Intelligent Design <> religious Creationism
I'll be fighting to keep religion out of schools.
Intelligent Design <> religious Creationism
This is very simply explained. For some of us, its not an all or nothing situation.
For some you are with them, or against them.
"Intelligent Design <> religious Creationism"
They have the same goal: to present their beliefs as The Single, Universal Truth, to question, and to oppose the huge amount of evidence and the explanatory/predictive power of evolutionary theory.
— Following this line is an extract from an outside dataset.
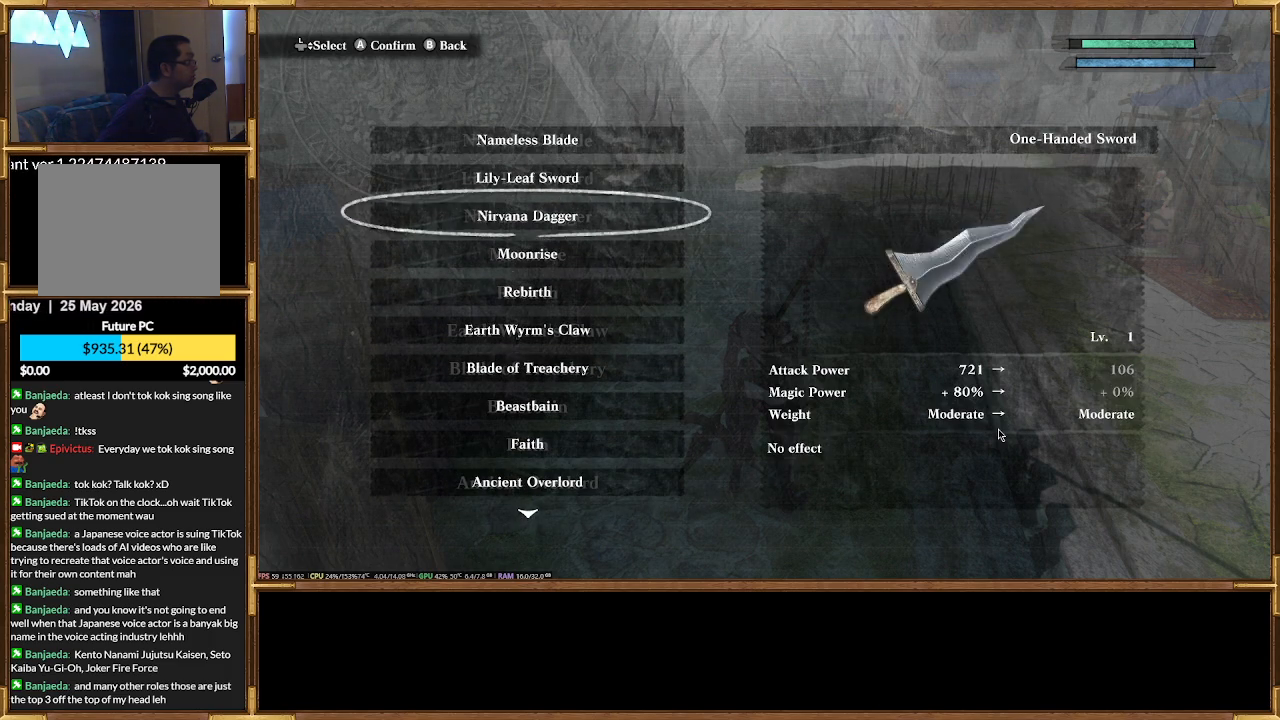
{"buttons": ["DPAD_DOWN"], "events": [[33, "DPAD_DOWN", "down"], [167, "DPAD_DOWN", "up"], [400, "DPAD_DOWN", "down"]]}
Once ID is accepted in schools, the door will be open for RC, paganism, witchcraft, Buffy Vampirism, zoroasterism, astrology, and any other half-baked that those groups "believe" must be presented in schools as The Truth.
beliefs <> science
Intelligent Design does not try to go against Evolution. It incorporates evolution.
That being said, there is no evidence for ID, and I don't see a reason it should be included in the courses based on that alone.
I believe in the Golden Rule.
n/m ... I read that wrong.
"Intelligent Design does not try to go against Evolution. It incorporates evolution."
http://www.intelligentdesignnetwork.org/
"The theory of intelligent design (ID) holds that certain features of the universe and of living things are best explained by an intelligent cause rather than an undirected process such as natural selection. ID is thus a scientific disagreement with the core claim of evolutionary theory that the apparent design of living systems is an illusion."
that "scientific disagreement" does very much go against the theory of biological evolution.
Not really. It incorporates evolution. It says that evolution wasn't random chance, but that it was designed, but it doesn't go against it.
Its like saying if I drop the ball from here it will land here. That statment doesn't imply gravity doesn't exsist, but that the drop was planned.
Exactly, but I don't know how that goes against evolution. If the current situation had been planned to play out the way it has, wouldn't evolution still have occured?
Intelligent Design is Philosophy. If your High School has a Philosophy elective and they teach ID, so be it. It doesn't belong in Science Class any more than a study of Early Roman History belongs in Algebra.
My Philosophy is that religion doesn't belong in schools but the study of religion is okay.
"comparative religion", religion from various academic angles, history of world religion(s), the role of religion in world history, etc, is fine, but mostly those are mostly college subjects.
'and God planned everything "
... is a belief in super-natural phenomenon, is usually a religious belief, and with attendant political stance by the believer that his God and his religion are the best, even th only, or at very least better than everybody else's.
... is not science, is not philosophy.
But if you get to pick and choose what you want to believe out of what he said, how useful can it be? You might as well make up your own "guide". Not to mention that everything Jesus taught was derived from the idea that he was the Son of God. All of his teachings were based off that underlying principle. Besides, if the writers of the Bible lied about Jesus, maybe they made the rest of it up too.
This just seems to be a position people take to try to appease Christians without actually having to agree with them. If I didn't believe Jesus was the Son of God, I definitely wouldn't live my life by what he said. Then he'd be just another man, and thus fallible.
Does the bible have every word uttered by Jesus Christ?
If a crazy man on the street tells me that he is the son of god, but tells mis mantra which is one I believe in, does that mean I can't believe in his mantra?
Yeah, I just compared Jesus to a crazy man.
If Christ were infallible, Judas never would have made the cut.
What difference does it make if it has every word he spoke? I don't see how that relates to the discussion at hand.
If his mantra is based on being God, it's kind of strange to believe his teachings without believing him. And in your example the crazy man is articulating something you already believe in. Thus his "mantra" is simply an expression of something you already think. Correct me if I'm wrong, but I would assume that you see the Bible as something that can teach you and help you understand new things. Two totally unrelated situations.
And he would never have gotten the crap kicked out of him. And he never would have died. Right? Wrong. Judas was there for a reason, Jesus knew he would be betrayed before Judas ever sold him out (the Last Supper). According to the Bible, it was all part of God's plan.
The way I see it is that Judas was part of the plan (not very fair to Judas, though).
gene sequencing isn't a philosophy nor are the nano pumps and valves and engines of the cell; and, they aren't explained by natural selection or evolution. There are some fairly level-headed scientists out there that are seeing things not available to, or explained by, Darwin and they're wondering how the heck it happened. Non-theistic Intelligent Design is a working theory...not a philosophy.
Flat earth is a "working theory" in that there is evidence of it "see the earth looks flat, so how can you say it is round?"
If all one does is look at the horizon, one might agree, but the weight of evidence points to a better theory, that the earth is more of a semi-flattened sphere.
If you piled up all the evidence for this "working theory" and stacked it up against the evidence that supports random evolution over billions of years, it would look like a mouse trying to topple an elephant.
The weight of evidence leads a reasonable person to conclude that the process of random evolution over billions of years has led to the current forms of life on our planet.
"Intelligent design" is yet another code-word used by people who want to shove the version of the bible they agree with down everybody elses throat. To pretend anything else is less than intellectually honest.